Here I propose 7 healthy habits to try which you actually might succeed at, boosting both your general wellbeing but also your happiness!
1. Eat breakfast
Where did the myth come from that skipping breakfast was healthy? Not only does passing up this meal slow your metabolism down for the day, but it makes you more likely to reach for unhealthy, sugary snacks on the go.
Have a bowl of oatmeal topped with some fruit for a slow-releasing energy meal that will keep you going through the morning. If you don’t have time, grab a low-sugar branded granola bar to-go; just don’t skip it!
2. Take snacks with you
Even after a fuelling breakfast, you’re inevitably going to need something to tide you over until lunch. Rather than wait for hunger to strike and hitting up the nearest vending machine for a chocolate bar or packet of crisps, pack fresh fruit, carrots and hummus in your bag. You could even take some homemade flapjacks with you for a healthier alternative that keeps you on track with whatever diet goal you’ve set yourself.
3. Allow treats
Continuing on from that, no diet should completely exclude your favourites. If you do, you’ll just eventually give into temptation and most probably binge on them. Incorporate a small treat into everyday, such as a few squares of dark chocolate or some low-fat ice cream, and you won’t feel like you’re missing out on something sweet, making you more likely to stick to your healthier regime. You’re not training for the Victoria’s Secret Fashion Show after all – you’re going for long term healthy change!
4. Drink more water
It’s a natural headache remedy, it increases energy levels, improves skin complexion, and it’s totally free! Start chugging it back before every meal so you don’t feel the need to eat as much, whilst infusing it with some fruit will add flavour to those who are adverse to the plain taste.

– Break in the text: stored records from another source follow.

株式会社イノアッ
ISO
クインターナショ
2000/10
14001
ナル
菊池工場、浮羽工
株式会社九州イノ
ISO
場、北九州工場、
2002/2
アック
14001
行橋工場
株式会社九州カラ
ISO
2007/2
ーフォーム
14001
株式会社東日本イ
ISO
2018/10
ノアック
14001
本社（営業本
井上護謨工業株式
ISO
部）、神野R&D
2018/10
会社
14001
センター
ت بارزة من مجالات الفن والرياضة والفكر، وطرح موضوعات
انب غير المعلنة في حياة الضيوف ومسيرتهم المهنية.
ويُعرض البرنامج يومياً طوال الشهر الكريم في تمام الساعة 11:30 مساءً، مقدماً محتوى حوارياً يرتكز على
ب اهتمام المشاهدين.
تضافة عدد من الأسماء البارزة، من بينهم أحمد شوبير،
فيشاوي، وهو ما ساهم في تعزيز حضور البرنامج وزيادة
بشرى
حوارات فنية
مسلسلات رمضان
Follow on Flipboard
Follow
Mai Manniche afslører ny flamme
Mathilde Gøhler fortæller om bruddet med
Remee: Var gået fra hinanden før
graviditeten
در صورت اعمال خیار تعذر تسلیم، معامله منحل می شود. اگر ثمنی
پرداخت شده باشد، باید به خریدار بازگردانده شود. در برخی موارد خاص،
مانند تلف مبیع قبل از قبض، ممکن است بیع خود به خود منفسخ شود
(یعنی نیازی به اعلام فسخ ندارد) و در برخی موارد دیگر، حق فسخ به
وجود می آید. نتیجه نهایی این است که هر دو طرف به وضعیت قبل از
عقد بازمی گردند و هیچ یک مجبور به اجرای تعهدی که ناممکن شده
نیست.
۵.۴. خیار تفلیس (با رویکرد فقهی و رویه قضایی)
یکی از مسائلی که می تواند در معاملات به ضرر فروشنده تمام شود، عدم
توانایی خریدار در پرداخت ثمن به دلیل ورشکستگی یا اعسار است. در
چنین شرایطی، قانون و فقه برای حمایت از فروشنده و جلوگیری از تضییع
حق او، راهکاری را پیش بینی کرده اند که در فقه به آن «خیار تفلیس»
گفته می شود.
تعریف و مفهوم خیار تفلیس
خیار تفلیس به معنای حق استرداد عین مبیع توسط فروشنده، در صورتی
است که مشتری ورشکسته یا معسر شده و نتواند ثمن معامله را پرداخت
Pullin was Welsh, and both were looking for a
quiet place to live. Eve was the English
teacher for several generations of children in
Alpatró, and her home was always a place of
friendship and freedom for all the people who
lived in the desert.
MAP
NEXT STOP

5. Eat your fruits and veggies
They’re an excellent source of vitamins, minerals and fibre, help to reduce risk of heart disease and some cancers, and they also just taste really good once you start experimenting! Many people have a mental block over fruit and veg after being told they won’t like it as a child but they have to eat it anyway.
The good news is that there’s so much more to supplement your dinner with than perhaps your age-old foes of broccoli and cauliflower. Aubergine is easily roasted and full of flavour, mushrooms are soft and versatile to throw into most meals, and sweet potato counts as 1 of your 5 a day as well (not when it’s made into fries though; just enjoy it as it comes!)

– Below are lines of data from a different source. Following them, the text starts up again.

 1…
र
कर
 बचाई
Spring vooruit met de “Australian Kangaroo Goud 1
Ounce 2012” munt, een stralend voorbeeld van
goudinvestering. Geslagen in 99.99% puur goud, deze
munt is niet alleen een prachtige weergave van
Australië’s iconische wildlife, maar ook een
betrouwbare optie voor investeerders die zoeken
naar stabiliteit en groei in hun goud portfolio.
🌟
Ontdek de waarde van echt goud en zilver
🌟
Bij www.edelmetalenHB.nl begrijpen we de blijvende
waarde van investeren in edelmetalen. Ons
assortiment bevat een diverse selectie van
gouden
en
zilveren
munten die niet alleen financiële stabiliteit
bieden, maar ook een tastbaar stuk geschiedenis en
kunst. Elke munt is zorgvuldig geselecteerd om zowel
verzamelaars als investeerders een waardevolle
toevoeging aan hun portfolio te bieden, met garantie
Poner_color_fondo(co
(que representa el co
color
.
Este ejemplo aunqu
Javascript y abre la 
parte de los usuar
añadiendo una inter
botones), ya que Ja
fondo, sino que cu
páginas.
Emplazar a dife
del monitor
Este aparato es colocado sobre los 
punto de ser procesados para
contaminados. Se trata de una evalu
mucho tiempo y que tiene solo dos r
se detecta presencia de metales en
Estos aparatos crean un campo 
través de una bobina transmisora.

Sneak veggies into sauces or roast them lightly in the oven, pair fruit with dips, crumble up cauliflower so it resembles rice, and just get creative!
6. Use oil spray
Oil is essentially fat and it’s thrown into many recipes, unnecessarily soaring the calorie count of any dish. Use FryLight as a low fat cooking oil alternative for frying, baking and roasting and save over 100 calories per dish without altering anything else!
7. Embrace meal prep
The first thing to go when you’re busy is your health and determination to improve it. Plan ahead by bulk-cooking meals such as large pasta salads or casseroles. These can easily be portioned out for the week ahead, whilst simply chopping veggies so they’re ready to go can also be an essential time-saver down the line. If they’re there at your disposal, you’re more likely to use them!